The "don't go alone" advice is good. You mentioned this is where you have a lot of friends - if they've been there a while, they're aware of this person. If she's been hospitalized, there's a small but nominal chance this could go south. Get your friends to go to site management and file complaints. If they've seen the behavior, get corroborating witnesses for local LE (they're probably aware of the person as well.). Make this a win-win: site management gets to evict her, and you & neighbors get a safer community.
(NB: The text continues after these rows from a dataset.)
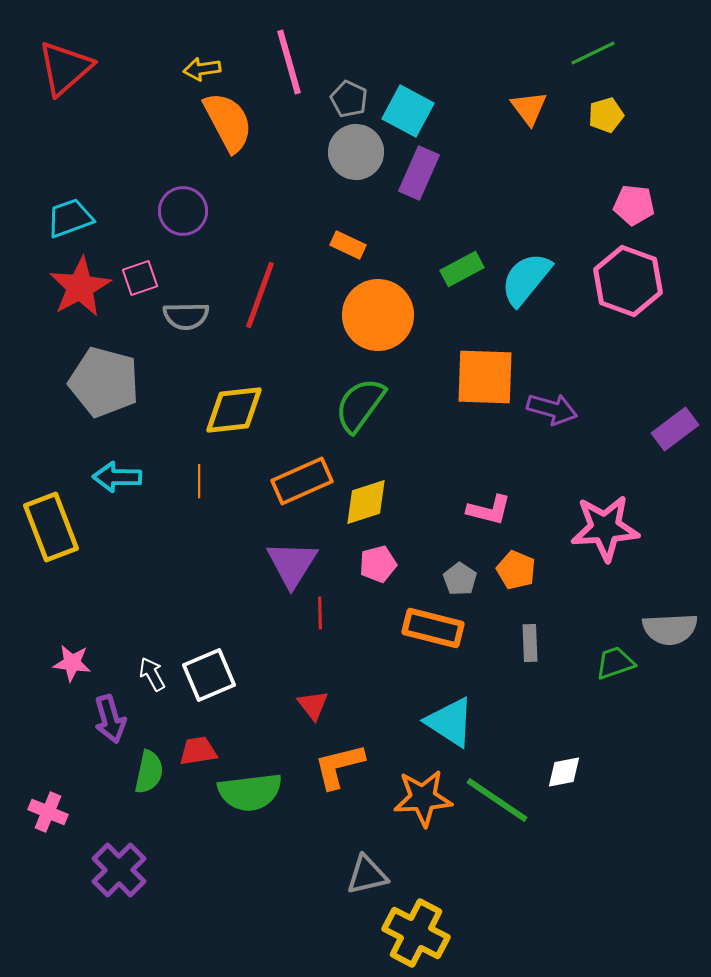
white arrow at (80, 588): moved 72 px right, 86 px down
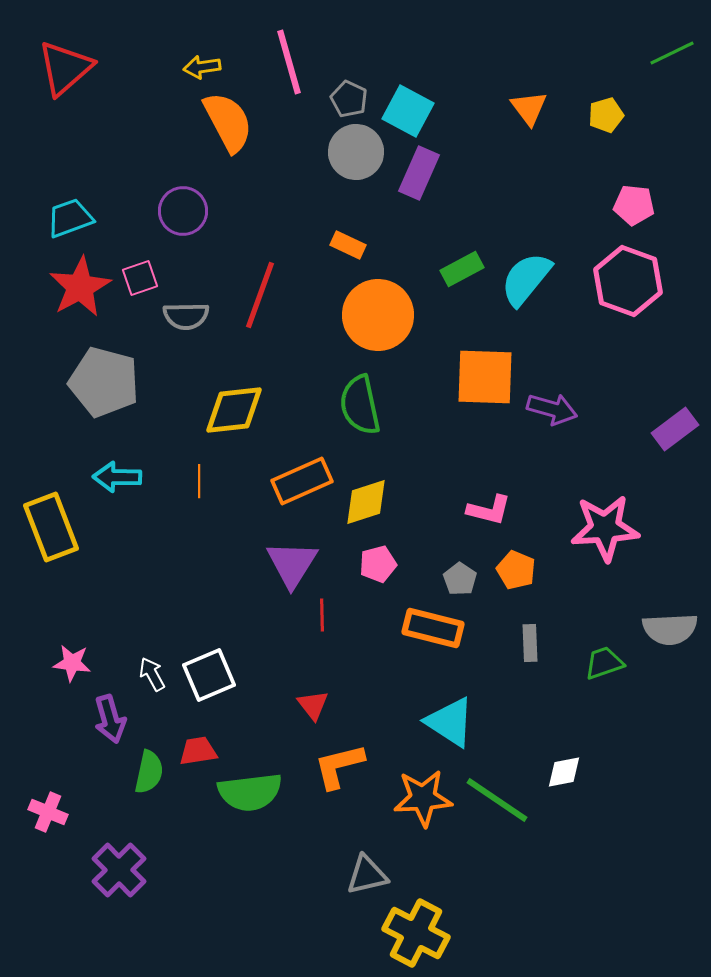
green line at (593, 53): moved 79 px right
yellow arrow at (202, 69): moved 2 px up
green semicircle at (360, 405): rotated 48 degrees counterclockwise
red line at (320, 613): moved 2 px right, 2 px down
green trapezoid at (615, 663): moved 11 px left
Do NOT confront or antagonize her. Crazy caint be fixed without a lot of counseling and care, and even then, it's uncertain. Texas is a one-party consent state, so record away. (See Texas Penal Code ss. 16.02 Texas Recording Law | Digital Media Law Project). You're already in Condition Orange; carry & exercise caution. FWIW.
 
You have been given lots of good advise, You have to follow upon on what you were told. For what ever reason she has fixated on you. You need to be aware of that do your best to avoid her and do not respond to any of her rants.
 
I know of a workplace full of somewhat cynical people who have very poor filters in which there are sarcastic references to things in the nature of "evidence today, pig poop tomorrow". I cannot advocate such actions, but I can sympathize.
 
Body cam. If you want evidence of her confrontations, its less obvious than holding your phone in your hand.

I've been dealing with a bad neighbor for going on 4? years now, I feel your pain. Its frustrating, and its hard on the family.